Francone glanced at his gold Rolex. “A long time.”
Lano stretched his neck. “Six fuckin’ hours in a plane and now another six hours in a car,” he said. “And then he’s flyin’ out here. For what?”
“He lost face in front of his crew,” Francone said.
“Because he slapped some broad? Guess what? He should’ve kept his hands in his pockets.”
Francone showed disgust at the comment. “First of all, the guy japped him, okay? Second, the guy broke his jaw. In front of people. He’s gotta make it right.”
Lano turned away from Francone to spit phlegm. “It’s offensive is what it is,” he said. “What it’s become.”
Francone craned his neck to see across the street. He glanced down at his watch. “Almost seven hours now,” he said.
Across the street from the minimall was the motel the two men were watching. They were waiting for a woman to leave the motel. Then they would assault the woman and take one of her front teeth. It was what their boss wanted.
It was also a job that upset Lano. He had never hit a woman in his life. “I guess the joke’s on me,” he said as he took another drag on his cigarette and immediately coughed up more phlegm.
Lano was fifty-two years old and dying from throat cancer. He was diagnosed with the fatal disease shortly before he left New York, but Lano never shared the information. After thirty-four years in the rackets, the aging mobster didn’t want anyone to know.
He was a made member of the Vignieri crime family of New York for more than twenty years. He had made his bones the old-fashioned way, killing his first man on orders by his twenty-first birthday. He had killed three more by his thirtieth birthday.
Now, so many years down the road, confronted by a death he couldn’t avoid, Lano was having second thoughts about the life he had chosen.
Francone, the young wannabe seated next to him in the front of the rented Ford Taurus, waved at the secondhand cigarette smoke. Francone was a close friend of Nicholas Cuccia, another young punk, who had recently become Lano’s new boss.

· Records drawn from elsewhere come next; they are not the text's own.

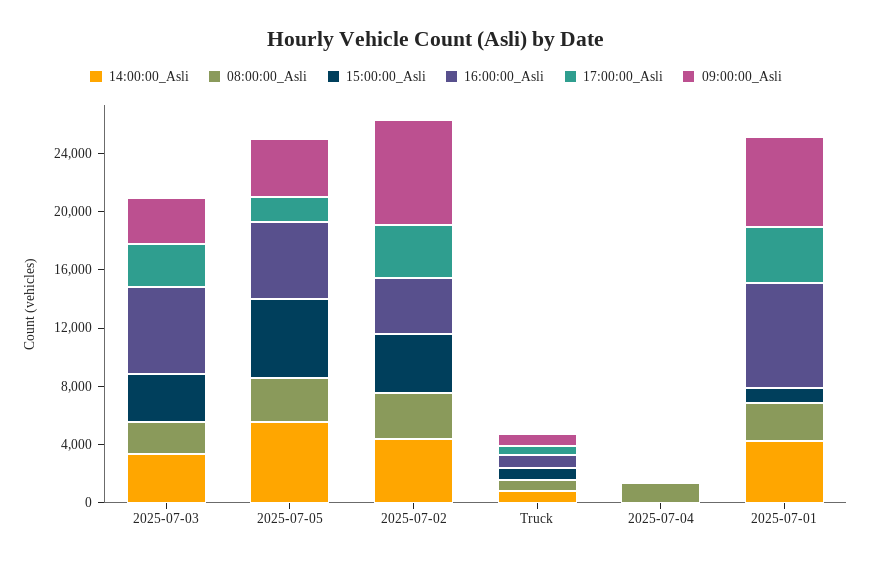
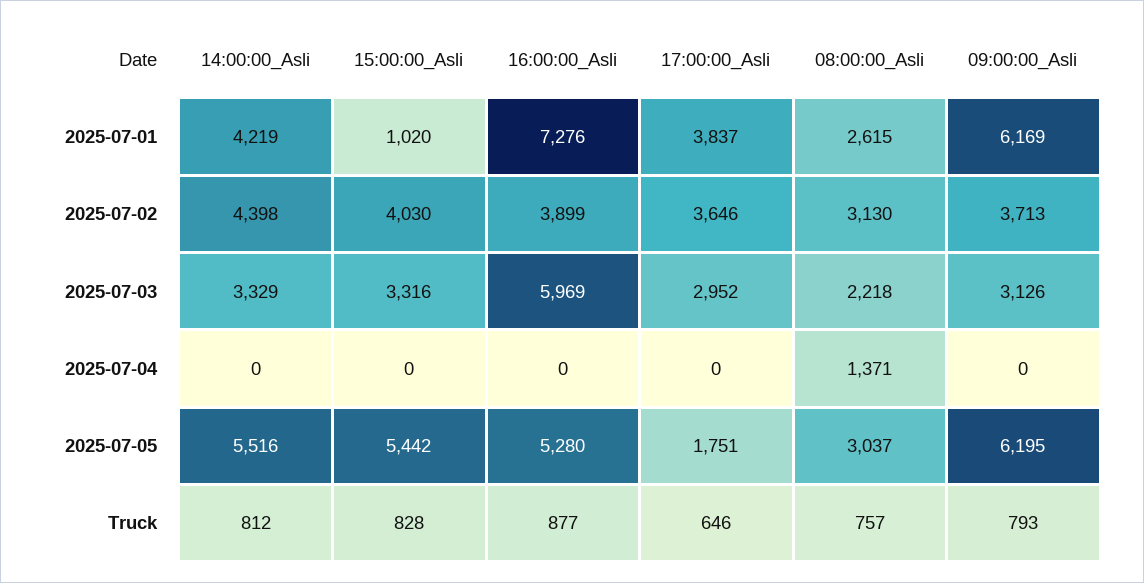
  {
    "14:00:00_Asli": {
      "2025-07-03": 3329,
      "2025-07-05": 5516,
      "2025-07-02": 4398,
      "Truck": 812,
      "2025-07-04": 0,
      "2025-07-01": 4219
    },
    "08:00:00_Asli": {
      "2025-07-03": 2218,
      "2025-07-05": 3037,
      "2025-07-02": 3130,
      "Truck": 757,
      "2025-07-04": 1371,
      "2025-07-01": 2615
    },
    "15:00:00_Asli": {
      "2025-07-03": 3316,
      "2025-07-05": 5442,
      "2025-07-02": 4030,
      "Truck": 828,
      "2025-07-04": 0,
      "2025-07-01": 1020
    },
    "16:00:00_Asli": {
      "2025-07-03": 5969,
      "2025-07-05": 5280,
      "2025-07-02": 3899,
      "Truck": 877,
      "2025-07-04": 0,
      "2025-07-01": 7276
    },
    "17:00:00_Asli": {
      "2025-07-03": 2952,
      "2025-07-05": 1751,
      "2025-07-02": 3646,
      "Truck": 646,
      "2025-07-04": 0,
      "2025-07-01": 3837
    },
    "09:00:00_Asli": {
      "2025-07-03": 3126,
-     "2025-07-05": 4000,
+     "2025-07-05": 6195,
-     "2025-07-02": 7000,
+     "2025-07-02": 3713,
      "Truck": 793,
      "2025-07-04": 0,
      "2025-07-01": 6169
    }
  }

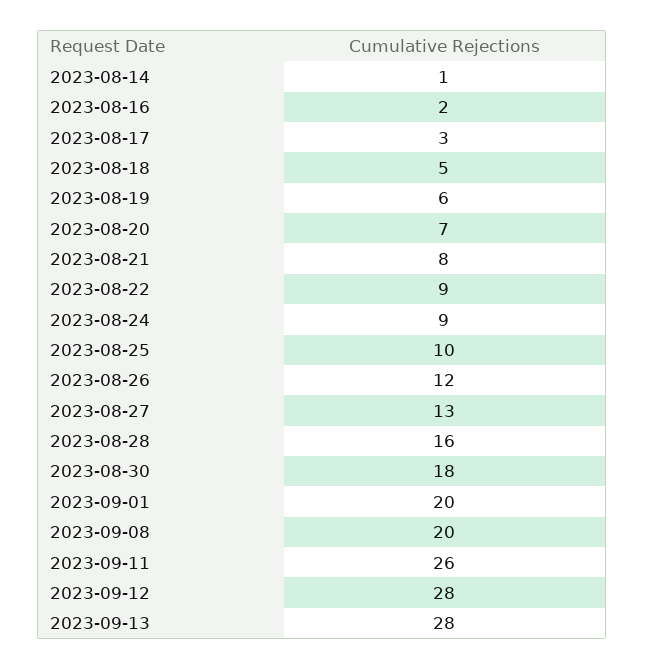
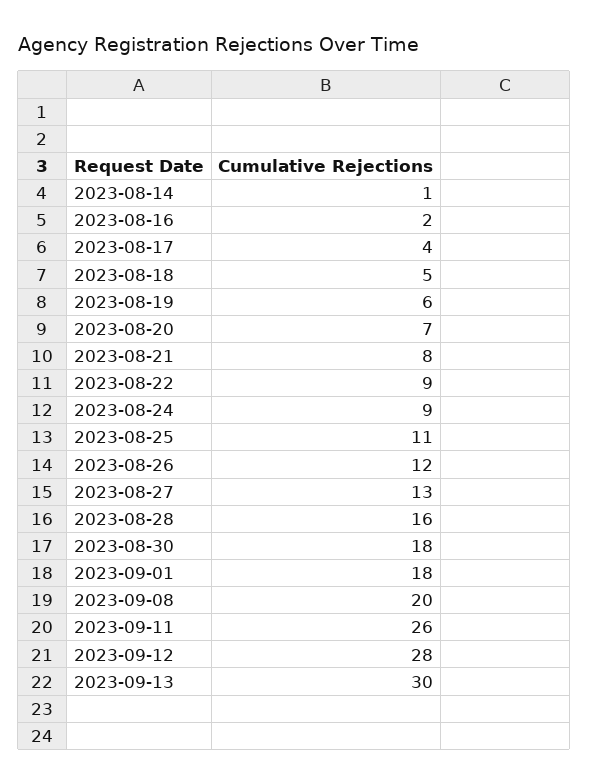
  {
    "2023-08-14": 1,
    "2023-08-16": 2,
-   "2023-08-17": 3,
+   "2023-08-17": 4,
    "2023-08-18": 5,
    "2023-08-19": 6,
    "2023-08-20": 7,
    "2023-08-21": 8,
    "2023-08-22": 9,
    "2023-08-24": 9,
-   "2023-08-25": 10,
+   "2023-08-25": 11,
    "2023-08-26": 12,
    "2023-08-27": 13,
    "2023-08-28": 16,
    "2023-08-30": 18,
-   "2023-09-01": 20,
+   "2023-09-01": 18,
    "2023-09-08": 20,
    "2023-09-11": 26,
    "2023-09-12": 28,
-   "2023-09-13": 28
+   "2023-09-13": 30
  }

Francone was a neat freak, nonsmoker, bodybuilder, with maybe five assaults, Lano guessed, to his entire mob résumé.
Maybe the kid had a hit under his belt. Lano doubted it.
Too many guys like Francone were next in line to become made men when the mob books opened again. It bothered Lano that punks like the one seated next to him would soon be his equal.

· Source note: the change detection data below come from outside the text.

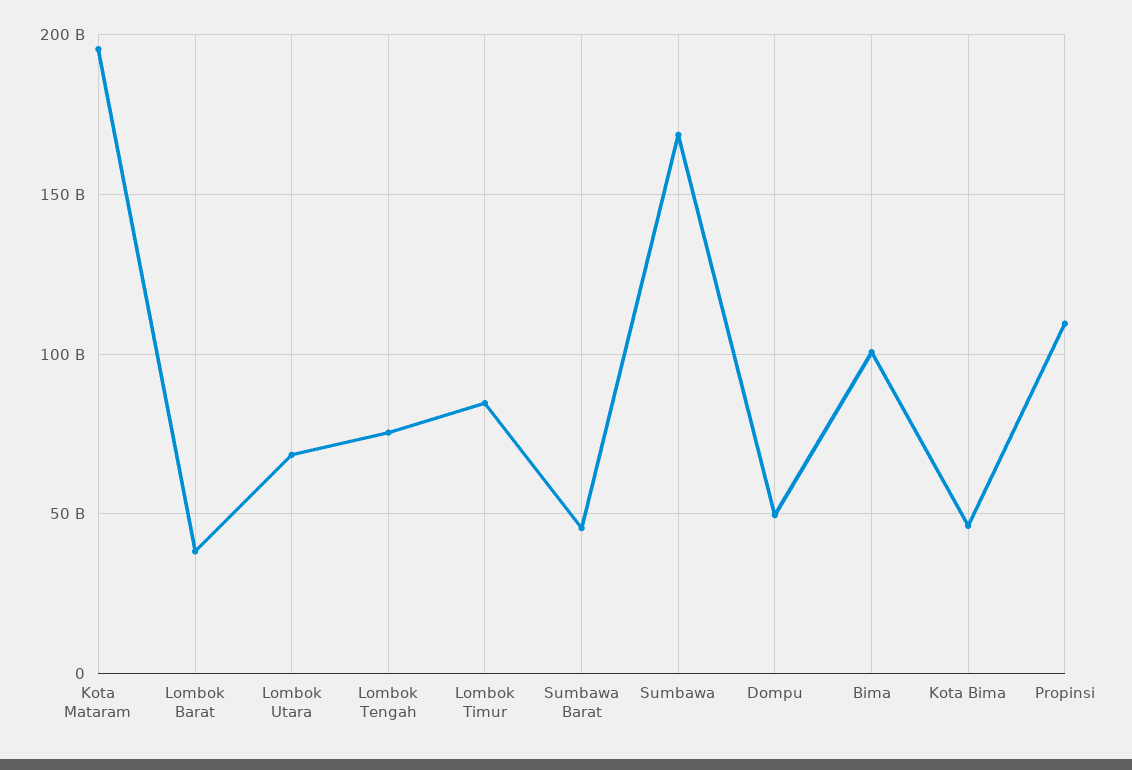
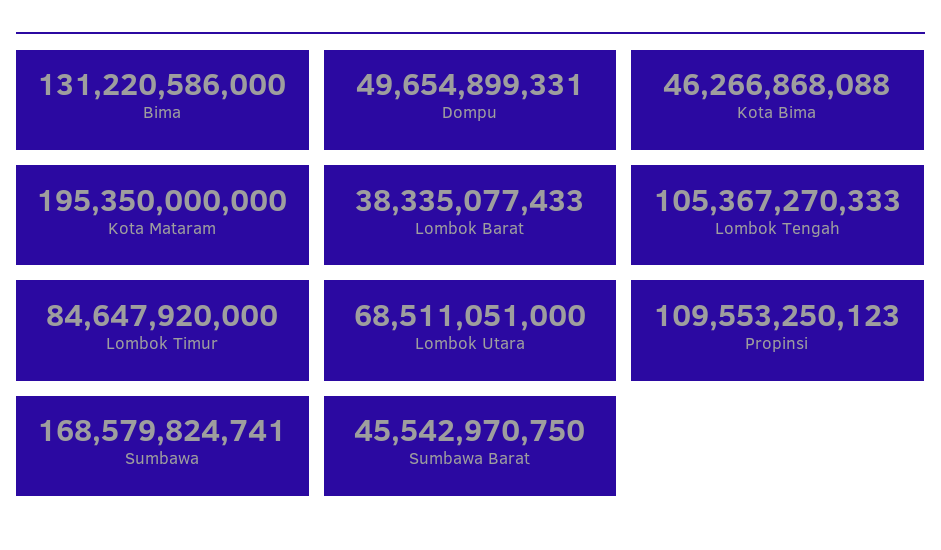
  {
    "Kota Mataram": 195350000000,
    "Lombok Barat": 38335077433,
    "Lombok Utara": 68511051000,
-   "Lombok Tengah": 75000000000,
+   "Lombok Tengah": 105367270333,
    "Lombok Timur": 84647920000,
    "Sumbawa Barat": 45542970750,
    "Sumbawa": 168579824741,
    "Dompu": 49654899331,
-   "Bima": 100000000000,
+   "Bima": 131220586000,
    "Kota Bima": 46266868088,
    "Propinsi": 109553250123
  }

“Least you could do is take a walk with those things,” Francone told Lano. “Gimme a break a few minutes. I’m suffocatin’ over here.”
Francone didn’t like Lano or all of the bitching and moaning he did. He, too, had taken the long red-eye flight from New York to Las Vegas the night before last. He, too, had been sitting in the car all fucking day. To top it off, he was missing back-to-back workouts while the old bastard sitting next to him slowly killed the two of them with his never-ending chain-smoking.
“Fuckin’ kids,” Lano said. He let the driver’s side window all the way down.
Francone shook his head. It was ninety-five degrees in the shade. He had two choices: he could choke to death on cigarette smoke, or he could sweat to death from the heat. He cracked the rear windows to let some more of the smoke escape.